Skip to main content

Research Collaboratives

Local Arts Agency Research Group

The Local Arts Agency Research Group project – “Diversity, Equity and Inclusion Policies and Practices in Local Arts Agencies in the United States” addresses organizational and contextual determinants of variations in DEI grant-making policies and practices across more than 500 U.S. local arts agencies. The project is conducted in collaboration with Americans for the Arts and the Vanderbilt University Curb Center for Art, Enterprise and Public Policy, with funding from the National Endowment for the Arts, Dan Cornfield (PI) and Alexandre Frenette (co-PI). Vanderbilt undergraduate Tulasi Iyengar, Brown University alum Rachel McKane (VU Sociology Ph.D., 2020), and the following Vanderbilt sociology doctoral students serve as research collaborators and co-authors on this project: Savannah Bastian, Chancey Herbolsheimer, Hannah Ingersoll, and Meagan Rainock.

Nashville Civil Rights Movement Research Group

During the late 1950s and early 1960s, Nashville became a pulsating hub of nonviolent activism to dismantle Jim Crow not only in Nashville, but nationally as the core cadre of Nashville activists went on to play a key role in spearheading the southern movement, culminating, as some argue, in the enactment of the Civil Rights Act of 1964 and the Voting Rights Act of 1965.  Based primarily on original interviews with former Nashville activists, our project examines pathways to activism and the origins and impact of the Nashville movement.  The project is a collaboration among movement leader the Reverend James M. Lawson, Jr., Vanderbilt Professors Dan Cornfield, Dennis Dickerson (history department) and Larry Isaac, Oklahoma State sociologist Jonathan Coley (VU sociology Ph.D., 2016) and Vanderbilt undergraduate Logan Cromeens and supported by the Vanderbilt Center for Nashville Studies, Vanderbilt University College of Arts and Science, the Gertrude Conaway Vanderbilt endowment, and Vanderbilt Commons.

◆ Actions to take ◆
a – On the research collaboratives page, which organization funds the Local Arts Agency Research Group project?
b – Continue the research collaboratives page from its final sentence.
The rows that follow have no connection to the research collaboratives page.

◆ Data for review ◆
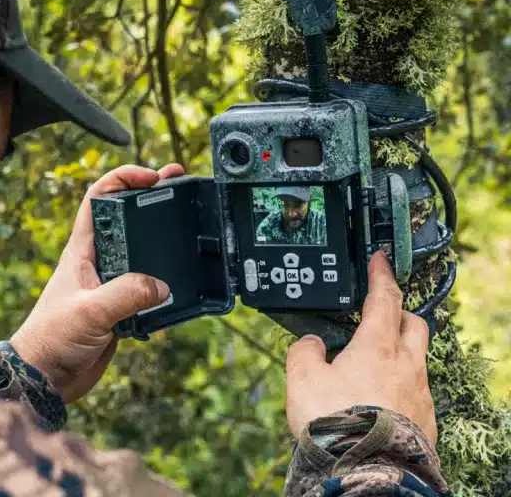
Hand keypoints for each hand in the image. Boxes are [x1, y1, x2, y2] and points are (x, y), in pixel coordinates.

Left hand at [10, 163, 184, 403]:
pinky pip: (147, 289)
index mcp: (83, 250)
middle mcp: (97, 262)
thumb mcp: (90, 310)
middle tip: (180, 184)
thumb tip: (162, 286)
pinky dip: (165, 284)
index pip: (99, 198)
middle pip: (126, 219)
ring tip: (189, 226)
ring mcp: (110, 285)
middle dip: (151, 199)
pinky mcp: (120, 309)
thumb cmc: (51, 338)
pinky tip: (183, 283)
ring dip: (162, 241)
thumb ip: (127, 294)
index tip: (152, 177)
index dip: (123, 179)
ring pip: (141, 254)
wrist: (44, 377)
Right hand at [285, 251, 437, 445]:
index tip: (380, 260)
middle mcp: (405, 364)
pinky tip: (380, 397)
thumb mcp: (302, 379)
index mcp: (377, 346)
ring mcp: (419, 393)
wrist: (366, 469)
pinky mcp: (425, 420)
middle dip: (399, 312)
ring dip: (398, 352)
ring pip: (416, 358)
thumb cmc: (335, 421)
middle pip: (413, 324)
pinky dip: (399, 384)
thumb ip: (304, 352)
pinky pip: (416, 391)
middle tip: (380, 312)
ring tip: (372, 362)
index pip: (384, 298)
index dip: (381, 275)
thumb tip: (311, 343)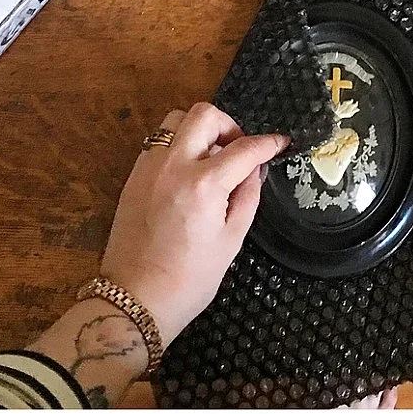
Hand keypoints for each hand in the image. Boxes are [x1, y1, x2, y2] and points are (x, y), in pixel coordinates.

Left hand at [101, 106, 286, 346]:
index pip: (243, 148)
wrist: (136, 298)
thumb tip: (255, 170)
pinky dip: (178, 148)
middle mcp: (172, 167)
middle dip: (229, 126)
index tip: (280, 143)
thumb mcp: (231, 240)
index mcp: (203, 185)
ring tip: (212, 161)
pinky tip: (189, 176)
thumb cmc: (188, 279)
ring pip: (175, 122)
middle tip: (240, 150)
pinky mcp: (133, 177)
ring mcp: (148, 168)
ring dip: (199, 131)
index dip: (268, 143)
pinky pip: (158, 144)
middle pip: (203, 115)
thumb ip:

◆ Solved problems ◆
a – The National Endowment for the Arts.

b –
Population Health and Inequality Group (PHIG)

PHIG, led by Rachel Donnelly and Lucie Kalousova, is a community of graduate students and faculty interested in population health research. Our group comprises scholars who aim to understand and document the processes contributing to health inequities by race/ethnicity, gender, sexual orientation, gender identity, and socioeconomic status. The goals of PHIG are to advance student and faculty research, foster research collaborations, build connections within and outside Vanderbilt, discuss cutting-edge population health research, and share resources related to the profession.

Pipeline Project

Communities, Environment, and Justice Project

This project examines conflicts over justice and local environments. Recent projects include graduate students and undergraduates who have assembled data and case studies of opposition to energy infrastructure such as pipelines, powerlines, and solar and wind farms.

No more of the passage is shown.